Internap Corp Scores Two Wins in Common Equity Private Placement and Guidance
Internap shareholders are out celebrating today on back of news that the data center hosting firm has issued a private placement of roughly 23.8 million shares of its common stock, at $18.1 per share, for collective gross proceeds circling $43 million. Considering these funds can help towards relieving debt burdens, shares in reaction accelerated 29%.
From the eyes of CEO and President Peter Aquino, his company is moving right on track, as he believes, “The confidence demonstrated by our investors in the future of INAP is extremely motivating to the entire management team as we continue our comprehensive operations improvement initiative… The speed with which our new team is moving to right-size our business and invest in sales and marketing to capture strong market demand for Colocation and Cloud Services is impressive. The next steps in the 2017 transformation of the new INAP is to approach the market as two pure plays, complete our debt refinancing, and begin to consider strategic opportunities to bolster organic growth.”

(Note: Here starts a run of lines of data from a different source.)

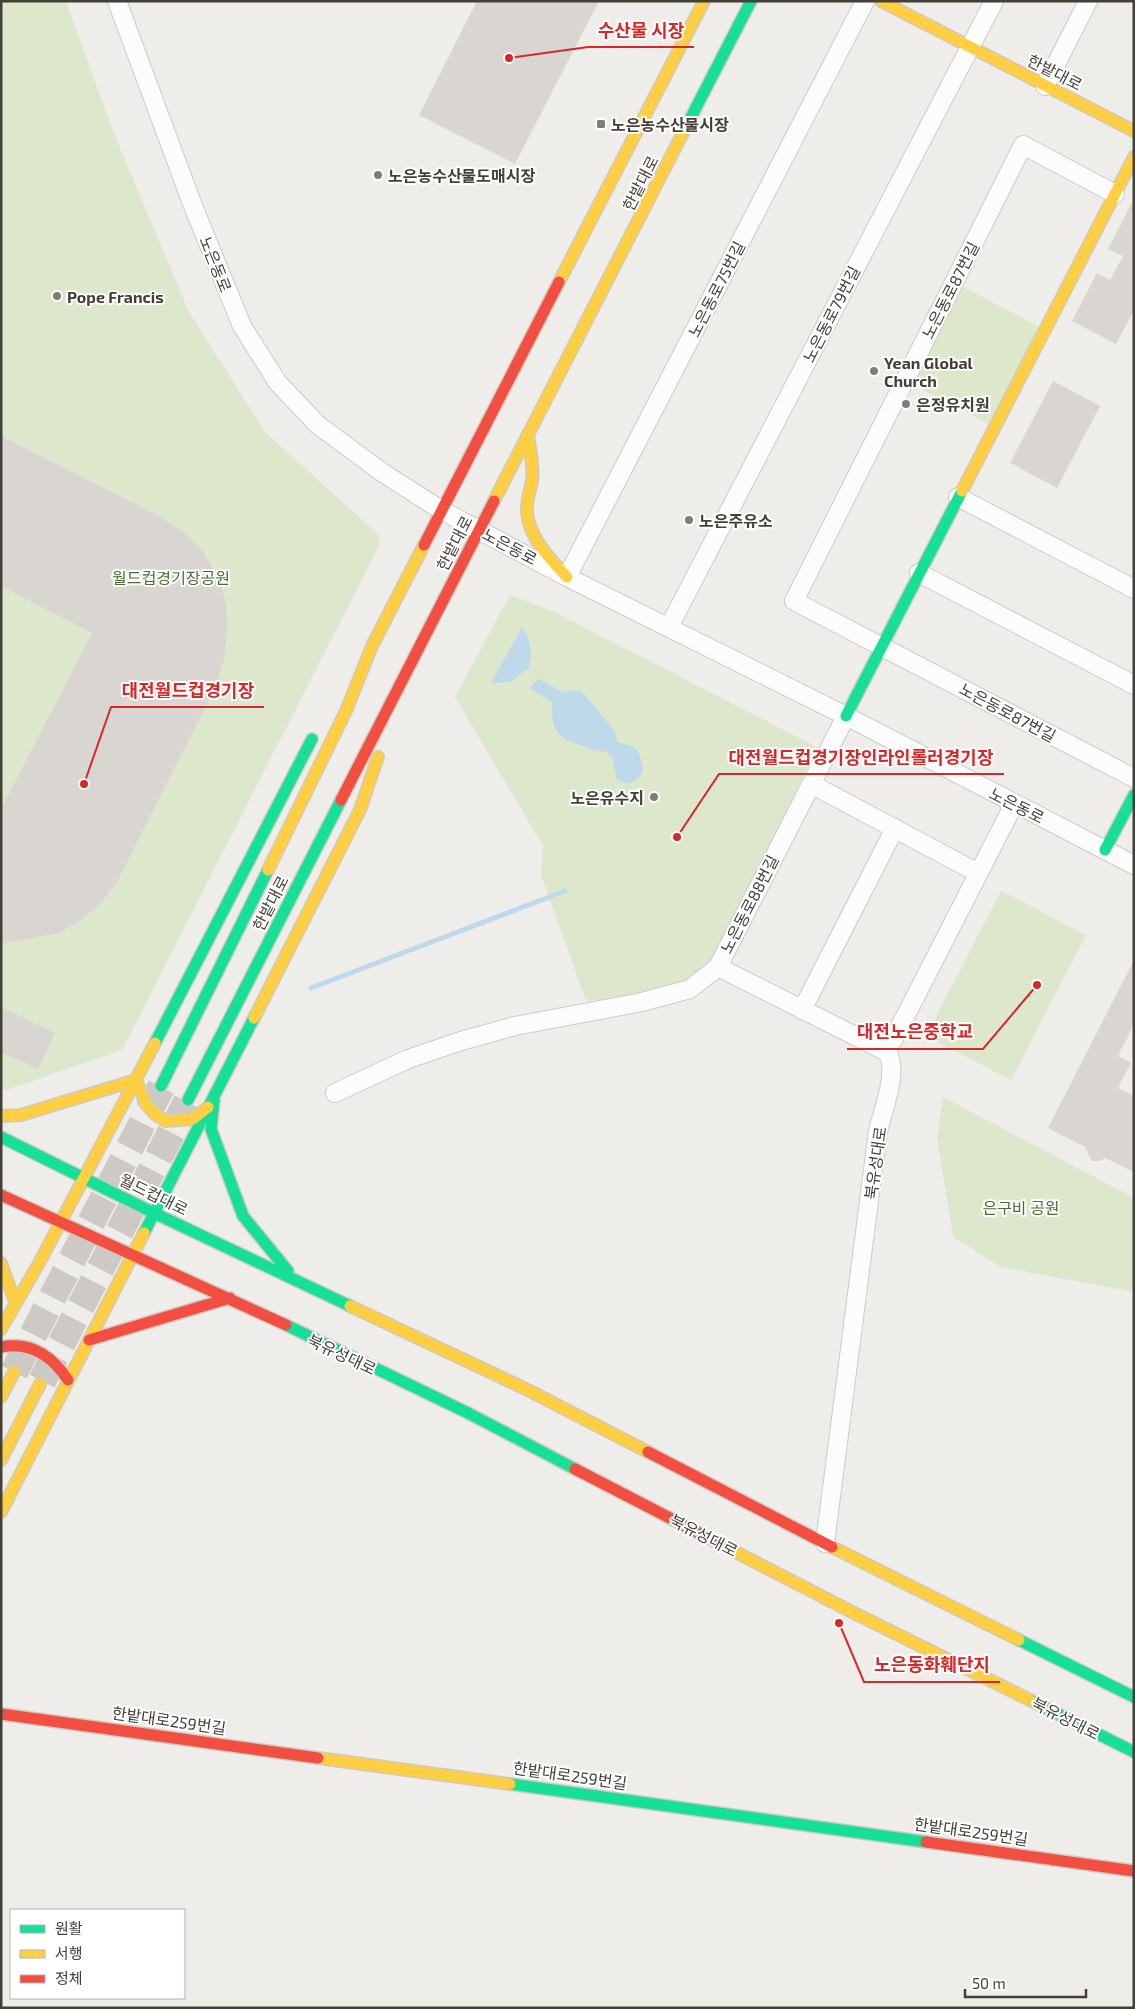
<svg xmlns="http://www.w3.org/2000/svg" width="1135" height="2009" font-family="'Exo 2','Noto Sans KR',sans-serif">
<rect width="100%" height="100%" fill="#efedea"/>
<path fill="#dde7cc" d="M 1,1 L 66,1 L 115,136 L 189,312 L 265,432 L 379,535 L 379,546 L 122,1050 L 6,1090 L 1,1087 Z
M 962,286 L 1041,328 L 991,425 L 912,384 Z
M 510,595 L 552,611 L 817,747 L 718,955 L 679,985 L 635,997 L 586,1001 L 541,875 L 543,846 L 455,697 Z
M 1001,891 L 1086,935 L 1011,1080 L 926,1036 Z
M 943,1097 L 1134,1198 L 1134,1292 L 1001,1267 L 953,1237 L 937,1138 Z"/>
<path fill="#bed9e9" d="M 522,627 C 532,641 532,652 529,668 L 510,682 L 491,683 Z
M 539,679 L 562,692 L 577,690 L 582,692 L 614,730 L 618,742 L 632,746 L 638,751 L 642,763 L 643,771 L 640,777 L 629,784 L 617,780 L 612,757 L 606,752 L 594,750 L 566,740 L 558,733 L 554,726 L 552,715 L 552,702 L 529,688 Z"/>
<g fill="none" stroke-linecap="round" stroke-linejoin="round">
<path stroke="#bed9e9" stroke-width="5" d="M 311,988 L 565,891"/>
</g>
<path fill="#d9d6d2" d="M 477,1 L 599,1 L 515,164 L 419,115 Z
M 1134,199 L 1134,310 L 1116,344 L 1072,321 L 1097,273 L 1110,280 L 1123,256 L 1108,249 Z
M 1053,381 L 1100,406 L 1057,488 L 1010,463 Z
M 1,436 L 159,516 L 182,531 L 203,552 L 218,576 L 226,603 L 227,631 L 224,661 L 215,688 L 118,880 L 102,902 L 80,921 L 59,933 L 1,944 L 1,809 L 92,633 L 1,586 Z
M 1134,960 L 1134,1024 L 1118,1056 L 1131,1063 L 1118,1088 L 1134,1096 L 1134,1172 L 1105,1158 L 1100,1161 L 1092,1161 L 1085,1147 L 1048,1128 Z
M 1,1007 L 55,1033 L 38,1069 L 1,1052 Z"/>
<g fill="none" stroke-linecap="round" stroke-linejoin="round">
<path stroke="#cdcac6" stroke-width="28" stroke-dasharray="28 14" stroke-linecap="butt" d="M 14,1372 L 161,1087
M 42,1381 L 187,1102"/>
<defs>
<path id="street" d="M 117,1 L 193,206 L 242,326 L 278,383 L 318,425 L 383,473 L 441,510 L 567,577 L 846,716 L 1134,865
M 1045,86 L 1088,1
M 1115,194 L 1023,145 L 794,601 L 1134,778
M 958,497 L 1134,589
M 919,573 L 1134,685
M 567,577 L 865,1
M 669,627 L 994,1
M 811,784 L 978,873
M 718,967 L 887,1052 L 1014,804
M 802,1010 L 895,828
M 335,1093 L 408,1059 L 461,1041 L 515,1026 L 642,1002 L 690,989 L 718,967 L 846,716
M 825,1543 L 878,1131 C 883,1110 899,1070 887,1052"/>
<path id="fast" d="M 685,129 L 751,1
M 846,716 L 962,491
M 1105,850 L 1134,795
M 155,1043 L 312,739
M 161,1086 L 268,870
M 188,1100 L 341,800
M 214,1101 L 211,1129 L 243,1216 L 288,1271
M 1,1137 L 154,1213 L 350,1306
M 144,1233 L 254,1018
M 286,1325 L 470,1414 L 575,1469
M 1019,1640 L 1134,1697
M 1030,1700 L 1134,1752
M 510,1784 L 926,1842"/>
<path id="slow" d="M 881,1 L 1134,131
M 559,282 L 704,1
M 528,435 C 530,450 534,467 532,481 C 530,492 526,501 527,512 C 529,538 550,559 567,577
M 962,491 L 1134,157
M 494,501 L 685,129
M 268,870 L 346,711 L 372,646 L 424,545
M 254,1018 L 360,810 L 378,757
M 1,1116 L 21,1115 L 136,1080 L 146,1104 L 155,1114 L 166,1121 L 193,1119 L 208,1107
M 1,1263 L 15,1302
M 350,1306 L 528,1390 L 648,1452
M 1,1329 L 38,1265 L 155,1043
M 1,1397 L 14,1372
M 1,1460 L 40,1384
M 1,1512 L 144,1233
M 722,1545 L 856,1614 L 1030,1700
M 832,1547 L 1019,1640
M 318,1758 L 510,1784"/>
<path id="jam" d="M 424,545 L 559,282
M 341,800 L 494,501
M 1,1195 L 286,1325
M 89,1340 L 230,1298
M 1,1347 C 31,1341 52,1356 68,1380
M 648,1452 L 832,1547
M 575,1469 L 722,1545
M 1,1714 L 318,1758
M 926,1842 L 1134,1871"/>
</defs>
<use href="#street" stroke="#cdcbc8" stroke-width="20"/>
<use href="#fast" stroke="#cecac1" stroke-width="14"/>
<use href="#slow" stroke="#cecac1" stroke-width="14"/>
<use href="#jam" stroke="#cecac1" stroke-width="14"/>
<use href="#street" stroke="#fdfcfc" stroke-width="18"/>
<use href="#fast" stroke="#16e098" stroke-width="11"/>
<use href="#slow" stroke="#ffcf43" stroke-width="11"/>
<use href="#jam" stroke="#f24e42" stroke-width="11"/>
</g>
<g fill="#807c76" stroke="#fff" stroke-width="2">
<rect x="596" y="119" width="10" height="10" rx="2.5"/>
<circle cx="378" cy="175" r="5"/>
<circle cx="57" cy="296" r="5"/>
<circle cx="874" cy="371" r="5"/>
<circle cx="906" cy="404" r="5"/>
<circle cx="689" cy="520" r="5"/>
<circle cx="654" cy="797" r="5"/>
</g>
<g text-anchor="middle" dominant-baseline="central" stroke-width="4" stroke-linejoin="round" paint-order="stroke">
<g font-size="16" fill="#443f37" stroke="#fff">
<text transform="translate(1055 72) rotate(27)">한밭대로</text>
<text transform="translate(640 183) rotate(-63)">한밭대로</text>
<text transform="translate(216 264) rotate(68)">노은동로</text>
<text transform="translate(716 289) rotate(-63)">노은동로75번길</text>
<text transform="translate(950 290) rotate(-63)">노은동로87번길</text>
<text transform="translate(831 314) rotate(-63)">노은동로79번길</text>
<text transform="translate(454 543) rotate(-63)">한밭대로</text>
<text transform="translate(510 546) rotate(28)">노은동로</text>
<text transform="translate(1008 712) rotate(28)">노은동로87번길</text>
<text transform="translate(1017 805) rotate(27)">노은동로</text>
<text transform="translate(270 903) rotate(-63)">한밭대로</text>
<text transform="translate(749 904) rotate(-63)">노은동로88번길</text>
<text transform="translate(875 1163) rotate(-82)">북유성대로</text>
<text transform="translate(154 1194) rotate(26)">월드컵대로</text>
<text transform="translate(342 1354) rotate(25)">북유성대로</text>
<text transform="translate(704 1535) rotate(27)">북유성대로</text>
<text transform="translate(1066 1718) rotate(27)">북유성대로</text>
<text transform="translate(169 1720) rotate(8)">한밭대로259번길</text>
<text transform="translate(570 1775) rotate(8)">한밭대로259번길</text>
<text transform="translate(971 1831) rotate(8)">한밭대로259번길</text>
</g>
<g font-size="16" font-weight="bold" fill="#443f37" stroke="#fff" text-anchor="start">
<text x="611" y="124">노은농수산물시장</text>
<text x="388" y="175">노은농수산물도매시장</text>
<text x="67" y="296">Pope Francis</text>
<text x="884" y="362">Yean Global<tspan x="884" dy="18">Church</tspan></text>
<text x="916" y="404">은정유치원</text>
<text x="699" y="520">노은주유소</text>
<text x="644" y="797" text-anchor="end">노은유수지</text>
</g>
<g font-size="16" fill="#497030" stroke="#fff">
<text x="171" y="577">월드컵경기장공원</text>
<text x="1021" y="1207">은구비 공원</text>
</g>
</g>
<path fill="none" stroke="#d62828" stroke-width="2" d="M509 58L588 47H694M84 784L111 707H264M677 837L719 774H1004M1037 985L983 1049H847M839 1623L864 1682H1000"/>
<g fill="#d62828" stroke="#fff" stroke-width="2">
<circle cx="509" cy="58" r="5"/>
<circle cx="84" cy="784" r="5"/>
<circle cx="677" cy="837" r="5"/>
<circle cx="1037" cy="985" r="5"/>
<circle cx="839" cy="1623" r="5"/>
</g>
<g font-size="18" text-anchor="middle" font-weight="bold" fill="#d62828" stroke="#fff" stroke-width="4" stroke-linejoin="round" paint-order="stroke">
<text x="641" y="37">수산물 시장</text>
<text x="188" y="697">대전월드컵경기장</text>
<text x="861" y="764">대전월드컵경기장인라인롤러경기장</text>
<text x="915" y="1038">대전노은중학교</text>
<text x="932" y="1671">노은동화훼단지</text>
</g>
<rect width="1135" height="2009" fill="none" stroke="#443f37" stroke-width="5"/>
<rect x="10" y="1909" width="175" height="90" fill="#ffffff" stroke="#b4b2af"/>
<rect x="20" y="1925" width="25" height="8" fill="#16e098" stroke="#b4b2af"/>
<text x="55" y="1934" font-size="15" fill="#443f37">원활</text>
<rect x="20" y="1950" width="25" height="8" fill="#ffcf43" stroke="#b4b2af"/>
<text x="55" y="1959" font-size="15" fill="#443f37">서행</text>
<rect x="20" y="1975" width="25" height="8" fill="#f24e42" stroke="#b4b2af"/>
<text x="55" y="1984" font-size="15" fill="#443f37">정체</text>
<path d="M965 1989v8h121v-8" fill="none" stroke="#443f37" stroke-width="2.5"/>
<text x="972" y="1989" font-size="15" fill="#443f37" stroke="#ffffff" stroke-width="4" paint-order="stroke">50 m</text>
</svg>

To give investors even more cause to cheer, the company released encouraging guidance today, affirming revenue for 2016 expected to hit between $297 and $300 million, adjusted EBITDA to reach $81 to $83 million, as well as capital expenditures to yield towards $47 million to $50 million. Meanwhile, revenue for 2017 was guided to a range of $275 million to $285 million, adjusted EBITDA between $84 and $87 million, and capital expenditures expected at roughly $42 million.
INAP is expected to post its fourth-quarter print for 2016 before market open on Thursday, March 9th. Until then, the firm’s common equity private placement has landed this stock as one of the bulls of the day.
Additionally, Frank Louthan of Raymond James rates a Buy on INAP stock with a $3 price target, which represents a nearly 29% increase from where the stock is currently trading; Daniel Kurnos of Benchmark rates a Buy with a $4 price target, which represents a nearly 72% increase from where the shares last closed; Mark Kelleher of D.A. Davidson rates a Hold without listing a price target; George Sutton of Craig-Hallum rates a Buy with a $3.50 price target, which represents a 50% increase from where the shares last closed; and Barry Sine of Drexel Hamilton rates a Buy with a $5 price target, which represents a nearly 115% increase from where the shares last closed.